人が倒れたらAEDをつければ全て教えてくれる、みたいな教え方をする人がいますが、正しくないです。

AEDに心停止を判断する機能、胸骨圧迫の必要性を判断する機能はありません

AEDは心電図を判断しますが、心停止かどうかの判断ができるわけではありません。除細動(電気ショック)が必要な心電図波形は2つ。

・心室細動
・無脈性心室頻拍

心室細動であれば=心停止という判断はできますが、問題は心室頻拍。

心室頻拍は同じ波形であっても、脈が触れる程度の血圧を出せている場合とない場合があり、それは心電図波形からは判断できません。

そしてAEDは脈拍があるかないかの判断する機能ありません。(胸骨圧迫の必要性を判断する機能もありません)

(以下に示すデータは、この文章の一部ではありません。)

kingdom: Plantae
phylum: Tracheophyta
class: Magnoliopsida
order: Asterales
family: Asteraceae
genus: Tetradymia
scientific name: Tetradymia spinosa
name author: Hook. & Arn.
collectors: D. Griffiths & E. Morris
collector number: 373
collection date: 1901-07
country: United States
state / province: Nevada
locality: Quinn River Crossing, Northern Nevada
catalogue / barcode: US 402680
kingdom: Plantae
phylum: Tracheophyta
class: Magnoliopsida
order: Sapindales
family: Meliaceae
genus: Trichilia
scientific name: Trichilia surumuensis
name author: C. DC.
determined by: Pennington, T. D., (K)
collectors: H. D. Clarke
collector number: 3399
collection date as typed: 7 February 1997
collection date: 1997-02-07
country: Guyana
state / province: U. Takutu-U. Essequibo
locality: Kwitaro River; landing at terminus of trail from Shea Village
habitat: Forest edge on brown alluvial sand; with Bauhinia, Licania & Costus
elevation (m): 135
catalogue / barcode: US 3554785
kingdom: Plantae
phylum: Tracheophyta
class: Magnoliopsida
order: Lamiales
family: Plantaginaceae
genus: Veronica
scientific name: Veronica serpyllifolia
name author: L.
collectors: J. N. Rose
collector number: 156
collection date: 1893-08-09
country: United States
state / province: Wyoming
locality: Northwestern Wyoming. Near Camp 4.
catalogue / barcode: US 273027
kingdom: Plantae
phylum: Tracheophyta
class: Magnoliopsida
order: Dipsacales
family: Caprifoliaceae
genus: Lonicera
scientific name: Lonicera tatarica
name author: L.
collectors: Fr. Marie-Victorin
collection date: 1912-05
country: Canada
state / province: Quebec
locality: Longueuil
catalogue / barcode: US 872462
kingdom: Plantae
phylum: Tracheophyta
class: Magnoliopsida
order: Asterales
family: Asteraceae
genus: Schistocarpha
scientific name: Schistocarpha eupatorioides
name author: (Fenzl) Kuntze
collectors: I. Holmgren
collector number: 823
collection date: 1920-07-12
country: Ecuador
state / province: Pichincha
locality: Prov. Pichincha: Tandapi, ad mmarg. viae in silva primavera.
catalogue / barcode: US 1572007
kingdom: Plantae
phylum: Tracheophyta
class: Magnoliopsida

つまり、発生直後の心室頻拍などで意識、呼吸、脈がある人にAEDを装着してしまうと、「ショックが必要です」と言われてしまうのです。

例えば、動悸を訴える患者さんにモニター心電図感覚でAEDをつけてしまうと、そしてもしそれが最近出回っているオートショックAEDだと、3秒後に強制的にショックがかかってしまうことに。

AEDは心停止を判断する機能がない。

だから、装着条件が決まっているわけです。

・反応がない
・ふだん通りの息をしていない
・脈がない(医療者のみ)

AEDの使用基準

これは胸骨圧迫の開始基準とまったく同じです。つまり、人間が心停止の判断をして胸骨圧迫されている人にAEDを装着する、そういう仕様(設計)になっています。

人間が心停止判断した上でAEDを装着すれば、仮に心室頻拍であってもそれは無脈性であるから、安全にショックができる、そういう前提で作られた機械がAED。

だから、明らかに生きている人に装着することは禁止されているわけです。

「生きている」という判断(ふだん通りの息をしている)は市民の方には難しい。そのとおりです。

だからといってAEDで心停止の判断ができるわけではないわけですから、迷ったらやるべきは胸骨圧迫です。

呼吸がよくわからなくても、胸骨圧迫をして痛がるそぶりがなければ、客観的に見て心停止の可能性は濃厚。

この時点でAEDをつければ間違いはほぼないでしょう。